In dem Zug, der die Teilnehmer des Pferderennens in "700 Meilen westwärts" zum Start bringt, werden mehrere Telegramme zu gestellt, in denen ihnen Glück gewünscht wird. Unter den Absendern befinden sich Buffalo Bill, der Prince of Wales und Theodore Roosevelt, der mit seinen ehemaligen Rough Riders fiebert, die Gene Hackman und James Coburn spielen. Der Präsident greift im Kino ohnehin gern auf Fernschreiben zurück, beispielsweise in »Der Wind und der Löwe«, wo er veranlasst, per "cablegram" in Marokko zu erfragen, was für ein Gewehr der Berberfürst Raisuli benutzt.

»Western Union« (Überfall der Ogalalla), der interessanteste der drei Western, die Fritz Lang gedreht hat, handelt von der Entstehung der transatlantischen Telegraphenlinie. Die Hinterwäldler, denen der leitende Ingenieur der Firma eingangs in Nebraska begegnet, ist das Vorhaben ein wenig zu abstrakt. "Kann man auch Felle damit verschicken?" will einer von ihnen wissen. "Nein, nur Worte." (Inzwischen verschickt Western Union nur noch Geldanweisungen, wofür Sam Goldwyn gewiss Verständnis hätte). Nach Ausbruch des Bürgerkrieges gewinnt der Bau der Linie an staats- (oder zumindest doch unions-) tragender Bedeutung, wie Präsident Lincoln betont. Die Telegraphen ticken Tag und Nacht.

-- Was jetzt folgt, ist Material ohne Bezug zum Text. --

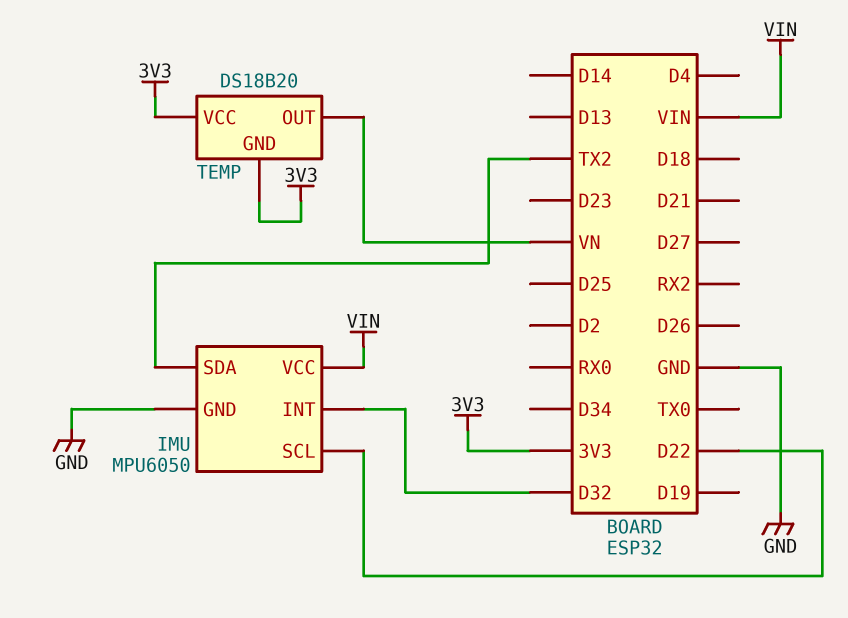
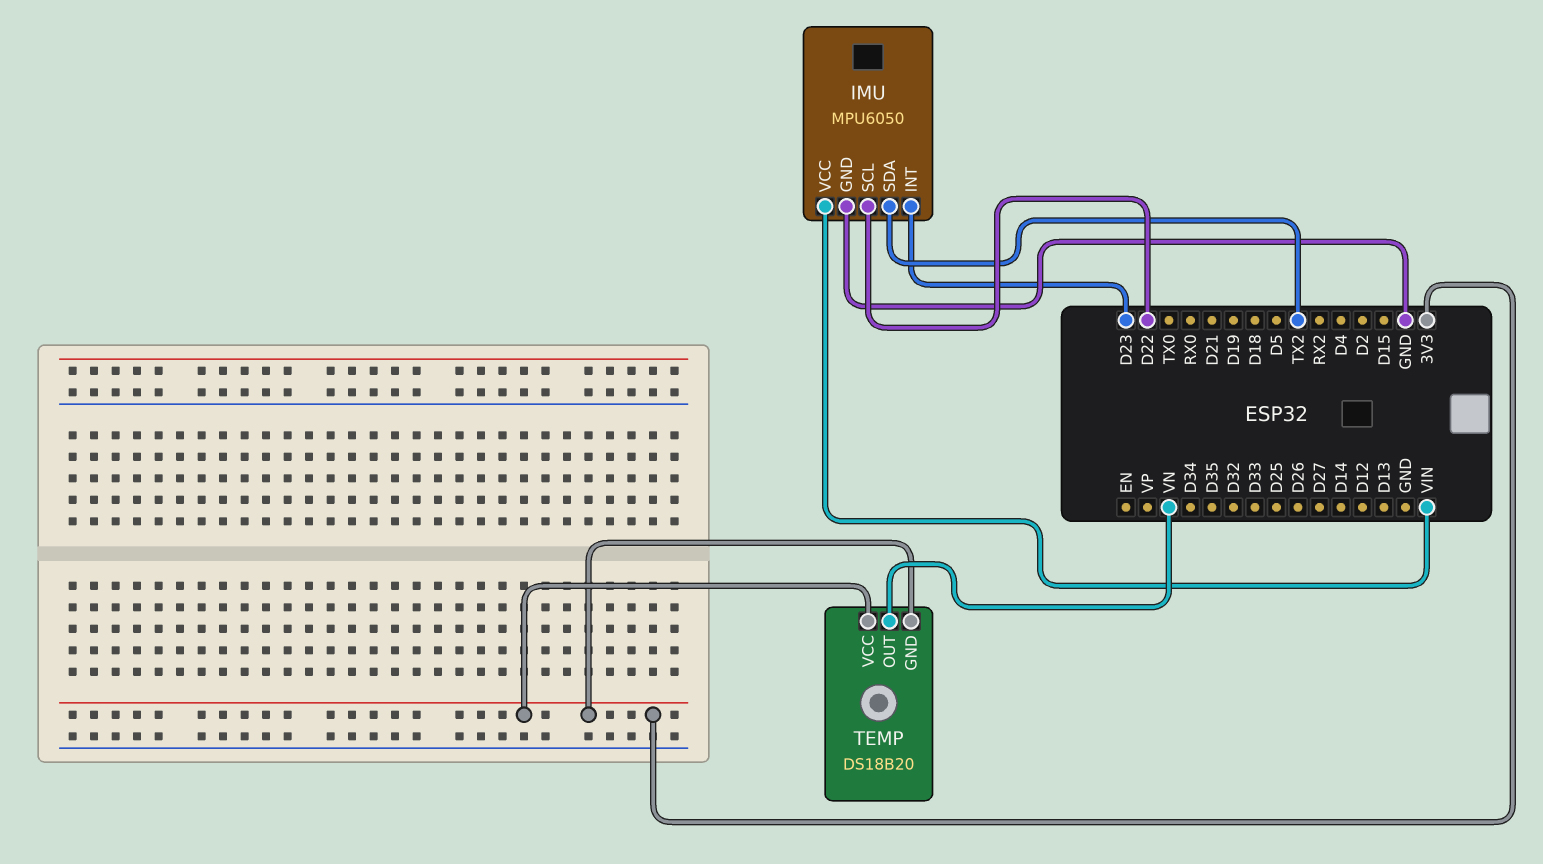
IMU pin INT: D32 -> D23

Nicht nur Indianerüberfälle, auch die Sabotageakte versprengter Südstaatler gefährden die Unternehmug. Erstere fürchten "the singing wire", Zweitere hassen "this yankee wire." Fritz Lang ist überhaupt ein Spezialisr für das begrohte Telegramm. In »Spione« verlangt Willy Fritsch in einem Postamt ein Formular, um das Ministerium vom Stand der Ermittllungen gegen die Titel stiftende Bande zu informieren. Ein raffininierte Schurke, der ihn belauscht hat, fädelt es so ein, dass er den Text an einem Pult schreibt, in dem Pauspapier versteckt ist. So kann er die Botschaft per Funkspruch gleich an den Meisterverbrecher Haghi weiterleiten.

Bei Frank Capra schließlich gewinnt das Telegramm enormes Pathos. In »Ist das Leben nicht schön?« entdeckt der junge George Bailey, weshalb der freundliche Drogist von Bedford Falls so niedergeschlagen ist: Er hat die Nachricht vom Tod seines Sohnes erhalten, betrinkt sich und mischt versehentlich ein giftiges Medikament. George überbringt es nicht, weist den verzweifelten Mann auf seinen Irrtum hin. Bei ihrer Versöhnung bleibt kein Auge trocken, ebenso wenig wie am Ende von »Mr. Smith geht nach Washington«, als James Stewart seine Filibuster-Rede im Senat hält und im schwärzesten Augenblick von seinen Widersachern Körben mit Telegramme in den Saal gekarrt werden. Sie sind allesamt fingiert, um den aufrechten Senator zu diskretieren. 50000 sind es, eine erdrückende Last der Lügen. Bestimmt mehr, als die Deutsche Post in den letzten Jahren verschickt hat. Stewart erinnert seinen ärgsten Kontrahenten daran, dass es sich nur lohnt, für eine verlorene Sache zu kämpfen. Da wendet sich endlich das Blatt. Ein Happy-End für die US-Demokratie. Und hoffentlich auch eins für dieses Jahr im Blog.